Énorme space-opera et planet-opera, « Dragon déchu » n’en finit pas de séduire. Après quatre éditions en grand format (Bragelonne 2003, 2012, 2009 et 2015) et deux éditions au Livre de Poche (2005, 2008), le voici dans une nouvelle édition chez Milady. Alors même que le lectorat, dit-on, se détourne de plus en plus du genre, cet épais roman continue et continuera sans doute longtemps à trouver des lecteurs.



Un milieu du vingt-quatrième siècle, sur la planète Amethi, un adolescent du nom de Lawrence Newton a déjà sa voie toute tracée. Fils de l’administrateur principal de la planète, en cours de terraformation, il voit s’ouvrir devant lui un avenir riche et passionnant. Mais il n’en a que pour l’espace, ce qui ne tombe pas au mieux : l’exploration des mondes lointains et l’établissement de nouvelles colonies appartiennent déjà au passé. Un fiasco économique, un jeu qui n’en vaut pas la chandelle. Il s’obstine, s’enfuit, abandonne derrière lui nom et richesse, et s’engage dans ce qui reste de flotte spatiale.

Ses rêves de gloire se heurtent vite au principe de réalité. Les multinationales qui disposent encore de vaisseaux spatiaux – sans doute la dernière génération – ne les utilisent plus que dans un but économique, au sens le plus sec du terme : le pillage pur et simple des colonies qu’elles ont autrefois créées. Lawrence Newton se bat pour grimper dans la hiérarchie, mais, simple perdant, il n’ira pas plus loin qu’au-delà de sa condition de sergent.

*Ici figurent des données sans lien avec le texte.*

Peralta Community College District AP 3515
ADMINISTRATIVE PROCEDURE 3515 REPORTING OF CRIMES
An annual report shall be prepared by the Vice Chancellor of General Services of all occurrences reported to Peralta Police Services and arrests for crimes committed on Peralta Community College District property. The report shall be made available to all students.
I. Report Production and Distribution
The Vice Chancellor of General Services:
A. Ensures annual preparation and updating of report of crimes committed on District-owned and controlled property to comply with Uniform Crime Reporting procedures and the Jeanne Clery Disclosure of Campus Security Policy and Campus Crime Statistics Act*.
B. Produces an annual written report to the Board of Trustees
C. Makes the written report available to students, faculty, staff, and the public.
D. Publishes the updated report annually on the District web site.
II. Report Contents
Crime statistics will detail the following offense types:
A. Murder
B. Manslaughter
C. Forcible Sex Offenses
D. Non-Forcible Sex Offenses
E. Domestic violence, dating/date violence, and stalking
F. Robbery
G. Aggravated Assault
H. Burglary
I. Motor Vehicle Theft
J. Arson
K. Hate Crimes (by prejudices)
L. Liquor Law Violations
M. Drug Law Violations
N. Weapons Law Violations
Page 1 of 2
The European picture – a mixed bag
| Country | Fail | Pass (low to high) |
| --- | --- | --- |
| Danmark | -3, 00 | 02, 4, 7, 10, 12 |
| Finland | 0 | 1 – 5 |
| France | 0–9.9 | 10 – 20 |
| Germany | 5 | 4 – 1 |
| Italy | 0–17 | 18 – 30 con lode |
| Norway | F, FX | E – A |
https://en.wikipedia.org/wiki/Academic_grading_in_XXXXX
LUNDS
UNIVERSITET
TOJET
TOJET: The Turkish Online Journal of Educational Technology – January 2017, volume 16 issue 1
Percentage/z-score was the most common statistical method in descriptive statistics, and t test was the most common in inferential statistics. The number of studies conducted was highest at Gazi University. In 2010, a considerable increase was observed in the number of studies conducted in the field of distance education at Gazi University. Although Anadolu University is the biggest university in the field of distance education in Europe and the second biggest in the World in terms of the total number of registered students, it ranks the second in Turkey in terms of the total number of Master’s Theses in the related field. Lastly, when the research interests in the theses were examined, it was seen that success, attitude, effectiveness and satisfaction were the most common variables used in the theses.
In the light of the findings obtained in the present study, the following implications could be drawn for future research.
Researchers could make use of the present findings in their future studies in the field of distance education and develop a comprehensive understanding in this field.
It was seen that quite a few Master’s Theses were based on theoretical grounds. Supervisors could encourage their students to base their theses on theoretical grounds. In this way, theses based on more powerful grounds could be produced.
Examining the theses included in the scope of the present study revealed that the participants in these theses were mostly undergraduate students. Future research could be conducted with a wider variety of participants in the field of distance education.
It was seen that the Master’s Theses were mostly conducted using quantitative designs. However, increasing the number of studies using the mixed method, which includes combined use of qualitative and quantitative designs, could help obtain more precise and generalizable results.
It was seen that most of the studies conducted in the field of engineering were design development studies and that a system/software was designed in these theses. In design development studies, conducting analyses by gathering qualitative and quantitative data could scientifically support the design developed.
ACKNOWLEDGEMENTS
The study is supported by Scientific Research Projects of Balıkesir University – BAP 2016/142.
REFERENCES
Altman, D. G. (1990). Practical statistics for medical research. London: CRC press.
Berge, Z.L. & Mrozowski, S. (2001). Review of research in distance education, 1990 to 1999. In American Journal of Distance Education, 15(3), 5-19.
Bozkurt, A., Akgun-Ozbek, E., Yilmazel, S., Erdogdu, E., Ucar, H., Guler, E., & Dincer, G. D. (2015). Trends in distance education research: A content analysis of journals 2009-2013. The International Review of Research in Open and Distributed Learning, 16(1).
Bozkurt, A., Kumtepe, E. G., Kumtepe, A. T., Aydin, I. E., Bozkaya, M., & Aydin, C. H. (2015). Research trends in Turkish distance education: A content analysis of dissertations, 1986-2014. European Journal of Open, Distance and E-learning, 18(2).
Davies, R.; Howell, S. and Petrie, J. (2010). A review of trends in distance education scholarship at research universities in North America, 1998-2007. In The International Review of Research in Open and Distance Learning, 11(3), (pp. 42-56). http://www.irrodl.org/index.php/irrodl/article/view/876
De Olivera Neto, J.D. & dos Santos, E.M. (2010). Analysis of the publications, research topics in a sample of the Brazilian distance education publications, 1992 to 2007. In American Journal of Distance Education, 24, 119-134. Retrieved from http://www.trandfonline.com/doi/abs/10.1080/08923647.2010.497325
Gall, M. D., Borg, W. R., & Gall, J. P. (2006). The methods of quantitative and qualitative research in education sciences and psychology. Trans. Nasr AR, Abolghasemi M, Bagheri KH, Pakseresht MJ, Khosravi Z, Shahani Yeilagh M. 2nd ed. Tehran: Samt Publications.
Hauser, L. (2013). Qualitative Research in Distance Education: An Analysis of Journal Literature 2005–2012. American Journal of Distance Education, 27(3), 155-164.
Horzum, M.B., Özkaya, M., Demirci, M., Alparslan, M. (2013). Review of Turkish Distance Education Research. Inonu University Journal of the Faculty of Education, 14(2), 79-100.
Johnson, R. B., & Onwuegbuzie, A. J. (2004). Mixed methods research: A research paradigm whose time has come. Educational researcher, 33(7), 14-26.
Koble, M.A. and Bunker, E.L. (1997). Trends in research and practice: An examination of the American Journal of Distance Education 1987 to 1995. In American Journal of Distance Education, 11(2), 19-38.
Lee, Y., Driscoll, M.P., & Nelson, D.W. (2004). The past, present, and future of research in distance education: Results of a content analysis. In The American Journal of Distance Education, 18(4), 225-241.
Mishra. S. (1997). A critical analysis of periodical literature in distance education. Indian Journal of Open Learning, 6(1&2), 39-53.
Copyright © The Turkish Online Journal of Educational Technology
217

De là à méditer, alors qu’il est stationné sur terre, dans le Queensland, un coup illégal et très personnel, il n’y a qu’un pas qu’il s’empresse de franchir. Un coup fumant, hasardeux, vénal, qui va le ramener à son corps défendant vers ses rêves d’exploration, d’universalité, et de gloire.

Le roman progresse sur deux trames temporelle distinctes. La première permet au lecteur de suivre les aventures de Newton à partir du moment où, depuis le Queensland, il s’embarque vers la planète Thallspring, colonie sur laquelle il s’est déjà rendue quelques années auparavant, et le seconde qui débute tout juste vingt ans plut tôt, alors que Newton était encore adolescent. Une manière pour l’auteur d’expliquer la manière dont s’est construit, au fil de ses chances et de ses malchances, un personnage complexe et finalement très humain.

On connait l’habileté dont fait preuve Peter F. Hamilton pour nourrir ses intrigues avec des éléments de genres divers : du space-opéra, du planet-opera, du thriller, de l’investigation policière, de l’action militaire, du complot, de la résistance, des combats spatiaux, des structures interstellaires gigantesques, des biotransformations, du cyberpunk. Sans compter les légendes éducatives narrées par une institutrice aux enfants – mais ces histoires parallèles sont-elles véritablement parallèles ? – ainsi qu’un aspect de roman initiatique et une pointe de romance. Fusion de genres, mais tous intégrés dans un grand roman d’aventures, un roman foisonnant dans lequel tous ces ingrédients viennent s’emboîter de manière homogène.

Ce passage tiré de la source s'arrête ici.